The 5895cw marks an interesting contrast with the 795cw. For an extra $20 you lose the handset and Message Center as well as the photo bypass tray. Even the color LCD shrinks from 5” to only 3.3 inches.
On the other hand, you gain two key features with the 5895cw. First, the 15-page ADF steps up to handling 50 pages. Even better, whereas the base models could only handle up to 8.5” x 11” paper (letter), the 5895cw will take 11” x 17” (legal/ledger). This alone likely decides model choice for many businesses, even though it means a sizable increase in footprint—21.3 x 19.2 x 12.7 inches and 34.4 pounds.
Brother builds in a couple of other business-slanted features worth noting. Those who do a bit more daily printing should note that the 5895cw specifies a monthly duty cycle of 4,000 printed sheets compared to the 2,500 sheets noted for the previously discussed models. On average, that’s about 180 sheets printed per business day compared to 115. Exceeding a printer’s duty cycle on a sustained basis is more likely to lead to premature failure.
Brother notches up the input tray from 100 sheets to 150, but the other noteworthy business feature is Secure Print. This involves users issuing print jobs locked with a user name, document name, and PIN code. The PIN must be entered at the printer in order for the job to print. This is a great feature when needing to output sensitive material in a workgroup environment.
In all other ways, the 5895cw and 795CW are identical. Still, you can see how the extra $20 between the models goes toward optimizing the 5895cw for a more specific small office-oriented set of needs rather than a general, entry-level home office.
If there is a line between home and office anymore in the inkjet category, it probably hovers right around the $200 level. With the 5895cw, we saw the inclusion of 11” x 17” output, but for another $50 the J6510DW adds 11” x 17” scanning with an extended flatbed. The paper tray will hold up to 250 sheets, plus there’s a 35-sheet ADF. Completing the paper handling improvements, the J6510DW is the first model in Brother’s current inkjet lineup to support duplex output, meaning printing on both sides of the paper. Simply put, the printer outputs on one side of the sheet, sucks the paper back in, then prints on the other side. With lower-end designs, duplexing must be done manually, and it’s a real pain when dealing with longer documents. Automated duplexing not only looks more professional (on paper thick enough to prevent bleed-through), but it also saves on a lot of wasted paper. In our book, duplexing alone justifies the $50 upgrade.

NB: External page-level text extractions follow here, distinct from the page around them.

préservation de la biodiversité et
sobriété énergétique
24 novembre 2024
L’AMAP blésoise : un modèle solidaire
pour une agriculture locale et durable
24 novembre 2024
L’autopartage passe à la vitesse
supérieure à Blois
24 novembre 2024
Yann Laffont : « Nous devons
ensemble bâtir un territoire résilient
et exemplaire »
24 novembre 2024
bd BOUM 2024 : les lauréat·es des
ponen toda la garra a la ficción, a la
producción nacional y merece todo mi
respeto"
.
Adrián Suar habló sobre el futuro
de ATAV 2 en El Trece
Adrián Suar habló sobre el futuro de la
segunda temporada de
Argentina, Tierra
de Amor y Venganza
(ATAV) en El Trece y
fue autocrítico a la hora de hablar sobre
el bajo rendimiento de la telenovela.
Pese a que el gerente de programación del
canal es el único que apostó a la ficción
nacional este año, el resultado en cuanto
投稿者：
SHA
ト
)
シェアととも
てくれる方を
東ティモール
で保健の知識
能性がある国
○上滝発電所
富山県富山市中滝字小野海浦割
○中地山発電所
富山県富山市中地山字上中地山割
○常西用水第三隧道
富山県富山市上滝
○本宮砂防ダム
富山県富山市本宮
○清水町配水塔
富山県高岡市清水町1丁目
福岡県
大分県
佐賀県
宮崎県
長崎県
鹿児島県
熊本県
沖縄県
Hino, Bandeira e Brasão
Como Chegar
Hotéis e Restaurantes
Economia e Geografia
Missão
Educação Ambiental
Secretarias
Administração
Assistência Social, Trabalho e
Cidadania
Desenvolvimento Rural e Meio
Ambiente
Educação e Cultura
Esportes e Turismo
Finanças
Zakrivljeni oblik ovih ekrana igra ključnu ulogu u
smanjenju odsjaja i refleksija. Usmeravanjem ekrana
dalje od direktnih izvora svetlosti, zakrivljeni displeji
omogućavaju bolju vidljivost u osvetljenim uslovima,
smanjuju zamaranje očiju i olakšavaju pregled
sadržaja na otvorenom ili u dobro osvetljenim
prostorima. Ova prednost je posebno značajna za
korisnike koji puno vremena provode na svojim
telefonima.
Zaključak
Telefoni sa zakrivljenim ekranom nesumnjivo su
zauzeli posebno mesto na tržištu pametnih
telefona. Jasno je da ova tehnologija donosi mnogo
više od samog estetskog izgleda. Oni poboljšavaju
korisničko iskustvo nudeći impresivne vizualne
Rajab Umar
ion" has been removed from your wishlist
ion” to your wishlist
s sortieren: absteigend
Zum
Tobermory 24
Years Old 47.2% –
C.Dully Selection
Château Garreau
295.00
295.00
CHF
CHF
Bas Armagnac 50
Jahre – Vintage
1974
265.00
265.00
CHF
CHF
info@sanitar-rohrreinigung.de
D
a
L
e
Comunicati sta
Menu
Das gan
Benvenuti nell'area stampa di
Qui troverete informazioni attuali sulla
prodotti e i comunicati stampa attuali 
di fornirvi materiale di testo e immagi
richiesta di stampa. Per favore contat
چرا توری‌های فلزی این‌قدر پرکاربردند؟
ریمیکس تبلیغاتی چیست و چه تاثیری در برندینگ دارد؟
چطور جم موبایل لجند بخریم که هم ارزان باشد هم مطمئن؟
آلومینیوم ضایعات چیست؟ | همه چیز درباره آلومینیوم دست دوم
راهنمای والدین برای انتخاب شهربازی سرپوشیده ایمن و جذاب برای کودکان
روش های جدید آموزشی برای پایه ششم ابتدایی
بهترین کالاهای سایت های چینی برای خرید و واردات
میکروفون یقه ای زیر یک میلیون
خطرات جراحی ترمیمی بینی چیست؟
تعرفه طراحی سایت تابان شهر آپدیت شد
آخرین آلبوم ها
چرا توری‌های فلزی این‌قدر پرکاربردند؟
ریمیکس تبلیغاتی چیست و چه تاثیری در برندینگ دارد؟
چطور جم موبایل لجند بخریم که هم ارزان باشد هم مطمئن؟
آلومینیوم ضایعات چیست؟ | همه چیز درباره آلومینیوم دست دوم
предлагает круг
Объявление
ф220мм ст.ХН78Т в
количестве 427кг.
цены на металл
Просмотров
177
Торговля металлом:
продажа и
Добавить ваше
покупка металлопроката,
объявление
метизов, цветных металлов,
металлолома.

The J6510DW sacrifices none of the major features found in earlier models. Instead, it improves the monthly duty cycle to 5,000 printed pages—the highest duty cycle spec found among Brother’s inkjets. We also like the single-sheet bypass tray, meant for feeding in items such as envelopes and card stock, although it also takes 11” x 17” paper.
Not least of all, the J6510DW adds compatibility with Brother’s “XXL” Super High Yield ink cartridges, rated for 2,400 black pages and 1,200 color pages. This compares very well against the standard “high yield” cartridges, which typically average 900 (black) or 750 (color) pages. Yes, the XXL cartridges cost more, but the final cost per page is substantially lower. Given the higher usages typical in offices, this can more than help defray the printer’s upgrade cost over time.
At the top of Brother’s inkjet stack, we have the MFC-5890CDW. We’d like to tell you that this printer adds loads of bang for your extra 100 bucks and even cleans the office dishes, but the reality is that the extra money really buys more robust paper handling. Specifically, the 6890CDW sports a chart-topping input capacity of 350 sheets—up to 100 sheets in Tray 1 and 250 sheets in Tray 2. It matches the J651DW on its 5,000-sheet monthly duty cycle, but then Brother brings back the ADF capacity of the 5895cw by reaching 50 sheets.
Yes, the 6890CDW preserves Secure Print functionality, but it only does 8.5” x 11” duplex printing and bumps the color LCD up to 4.2 inches. If the step back in duplexing size seems puzzling, add the odd omission of XXL cartridge compatibility to the curiosity list. At $349, we would have expected both of these features, but Brother is obviously looking to preserve the spread of its list price ladder. In the real world, we see Amazon currently selling the 6890CDW for $249 and the J6510DW for $199, thus slicing the price gap in half.
If the 6890CDW still seems questionable, keep in mind that time is money in busy offices. Some situations demand juggling paper formats more than anything else, and this juggling takes valuable minutes. Being the only printer in Brother’s inkjet family with two input trays commands a premium, and some businesses will find this a key feature. If your business does not, then the 5895cw or J6510DW likely make much more sense.